This agreement between post-World War I allied powers (Britain, France, Italy, Japan) was adopted on April 25, 1920 during the San Remo Conference. The Mandate for Palestine was based on this resolution; it incorporated the 1917 Balfour Declaration and the Covenant of the League of Nation’s Article 22.
The Mandatory was responsible for putting into effect the declaration originally made on November 8, 1917, by the British Government, and adopted by the other Allied Powers, in favor of the establishment in Palestine of a national home for the Jewish people.
The Mandate for Palestine, a historical League of Nations document, laid down the Jewish legal right to settle anywhere in western Palestine, a 10,000- square-miles area between the Jordan River and the Mediterranean Sea. The Mandate’s roots can be traced to the founding of modern Zionism in August 1897 and the Balfour Declaration of November 2nd, 1917.

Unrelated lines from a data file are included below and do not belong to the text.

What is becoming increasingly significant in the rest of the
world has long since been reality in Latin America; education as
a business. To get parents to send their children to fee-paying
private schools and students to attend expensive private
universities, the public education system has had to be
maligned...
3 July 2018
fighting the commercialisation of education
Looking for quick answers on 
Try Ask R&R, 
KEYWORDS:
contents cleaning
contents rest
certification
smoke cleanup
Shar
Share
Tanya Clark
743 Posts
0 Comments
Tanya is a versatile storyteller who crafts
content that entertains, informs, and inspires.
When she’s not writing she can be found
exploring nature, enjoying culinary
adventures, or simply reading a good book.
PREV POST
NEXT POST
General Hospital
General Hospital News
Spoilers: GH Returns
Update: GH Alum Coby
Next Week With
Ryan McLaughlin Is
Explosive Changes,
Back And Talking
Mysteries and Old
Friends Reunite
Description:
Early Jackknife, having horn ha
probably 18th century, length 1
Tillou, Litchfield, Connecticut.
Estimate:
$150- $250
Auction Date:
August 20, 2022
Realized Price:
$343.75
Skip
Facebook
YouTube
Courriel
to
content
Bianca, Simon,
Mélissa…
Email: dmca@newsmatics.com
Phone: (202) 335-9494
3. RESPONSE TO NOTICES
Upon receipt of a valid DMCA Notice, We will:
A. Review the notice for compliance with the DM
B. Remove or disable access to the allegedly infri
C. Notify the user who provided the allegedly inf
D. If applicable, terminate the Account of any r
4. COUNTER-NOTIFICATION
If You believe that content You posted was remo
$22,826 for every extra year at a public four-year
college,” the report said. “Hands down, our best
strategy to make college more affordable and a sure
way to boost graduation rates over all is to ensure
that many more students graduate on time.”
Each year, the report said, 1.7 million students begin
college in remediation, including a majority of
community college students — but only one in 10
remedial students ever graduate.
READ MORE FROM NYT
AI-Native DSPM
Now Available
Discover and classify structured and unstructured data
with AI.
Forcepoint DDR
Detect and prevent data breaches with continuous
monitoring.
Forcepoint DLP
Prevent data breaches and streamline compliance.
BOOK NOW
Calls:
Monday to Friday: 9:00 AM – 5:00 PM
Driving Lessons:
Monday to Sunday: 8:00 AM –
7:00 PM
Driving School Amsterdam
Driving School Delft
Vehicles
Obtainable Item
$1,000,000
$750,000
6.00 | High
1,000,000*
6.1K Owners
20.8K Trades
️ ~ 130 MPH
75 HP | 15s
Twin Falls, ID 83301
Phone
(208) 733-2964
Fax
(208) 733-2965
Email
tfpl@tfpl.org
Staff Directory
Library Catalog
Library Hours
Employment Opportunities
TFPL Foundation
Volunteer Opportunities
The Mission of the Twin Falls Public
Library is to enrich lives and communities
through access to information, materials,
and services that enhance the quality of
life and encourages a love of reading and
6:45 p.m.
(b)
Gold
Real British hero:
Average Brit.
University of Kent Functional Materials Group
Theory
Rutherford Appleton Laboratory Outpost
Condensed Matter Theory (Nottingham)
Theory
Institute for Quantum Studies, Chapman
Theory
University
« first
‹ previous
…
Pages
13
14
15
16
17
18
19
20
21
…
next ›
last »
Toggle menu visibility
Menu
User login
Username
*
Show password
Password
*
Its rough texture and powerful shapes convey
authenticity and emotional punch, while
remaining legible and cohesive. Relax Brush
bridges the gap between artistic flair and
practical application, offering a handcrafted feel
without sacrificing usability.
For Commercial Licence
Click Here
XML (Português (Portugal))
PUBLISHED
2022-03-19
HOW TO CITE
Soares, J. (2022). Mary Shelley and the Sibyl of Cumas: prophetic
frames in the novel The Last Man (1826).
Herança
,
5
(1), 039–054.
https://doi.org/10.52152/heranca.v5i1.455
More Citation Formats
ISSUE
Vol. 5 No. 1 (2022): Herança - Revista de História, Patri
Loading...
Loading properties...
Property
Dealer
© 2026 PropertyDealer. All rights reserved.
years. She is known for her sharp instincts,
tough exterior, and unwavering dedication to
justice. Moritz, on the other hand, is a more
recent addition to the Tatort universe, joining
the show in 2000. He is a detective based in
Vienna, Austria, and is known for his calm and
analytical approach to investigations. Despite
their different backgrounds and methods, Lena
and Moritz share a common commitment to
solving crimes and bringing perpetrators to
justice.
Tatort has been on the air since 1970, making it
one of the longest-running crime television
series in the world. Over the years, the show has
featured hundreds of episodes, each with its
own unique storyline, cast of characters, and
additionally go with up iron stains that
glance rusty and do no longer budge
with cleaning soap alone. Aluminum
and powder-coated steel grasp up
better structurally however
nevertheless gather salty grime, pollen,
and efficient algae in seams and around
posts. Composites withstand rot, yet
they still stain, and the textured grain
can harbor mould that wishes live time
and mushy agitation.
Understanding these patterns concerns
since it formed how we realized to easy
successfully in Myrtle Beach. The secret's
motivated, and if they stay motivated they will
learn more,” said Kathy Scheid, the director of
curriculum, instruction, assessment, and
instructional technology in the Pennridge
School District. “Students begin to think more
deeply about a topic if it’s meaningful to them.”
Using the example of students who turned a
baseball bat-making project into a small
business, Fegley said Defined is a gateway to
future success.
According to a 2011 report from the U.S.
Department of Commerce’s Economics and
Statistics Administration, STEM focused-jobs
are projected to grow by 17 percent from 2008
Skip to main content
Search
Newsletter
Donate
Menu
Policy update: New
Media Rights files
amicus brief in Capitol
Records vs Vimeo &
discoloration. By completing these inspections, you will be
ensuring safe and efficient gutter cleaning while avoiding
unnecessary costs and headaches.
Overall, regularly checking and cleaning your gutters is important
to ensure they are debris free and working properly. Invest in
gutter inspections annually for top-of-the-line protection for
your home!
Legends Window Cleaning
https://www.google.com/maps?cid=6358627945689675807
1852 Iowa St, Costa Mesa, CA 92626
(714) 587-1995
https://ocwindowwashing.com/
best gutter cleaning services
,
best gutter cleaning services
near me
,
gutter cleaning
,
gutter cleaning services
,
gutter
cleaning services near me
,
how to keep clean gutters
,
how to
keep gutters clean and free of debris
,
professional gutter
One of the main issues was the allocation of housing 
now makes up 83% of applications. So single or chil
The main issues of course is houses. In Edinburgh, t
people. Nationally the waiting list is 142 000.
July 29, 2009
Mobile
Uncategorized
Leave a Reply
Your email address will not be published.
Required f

After witnessing the spread of anti-Semitism around the world, Theodor Herzl felt compelled to create a political movement with the goal of establishing a Jewish National Home in historic Palestine, and assembled the first Zionist Congress in Basel, Switzerland. During World War I, Foreign Secretary Arthur Balfour simply expressed Great Britain’s view with favor for “the establishment in Palestine of a national home for the Jewish people.”
In contrast, the Mandate is the multilateral binding agreement which laid down the Jewish legal right to settle anywhere in the geographical area called Palestine, the land between the Jordan River and the Mediterranean Sea, an entitlement unaltered in international law.
The entire League of Nations [Today the United Nations] – 51 countries – unanimously declared on July 24th, 1922: “Whereas recognition has been given to the historical connection of the Jewish people with Palestine and to the grounds for reconstituting their national home in that country.”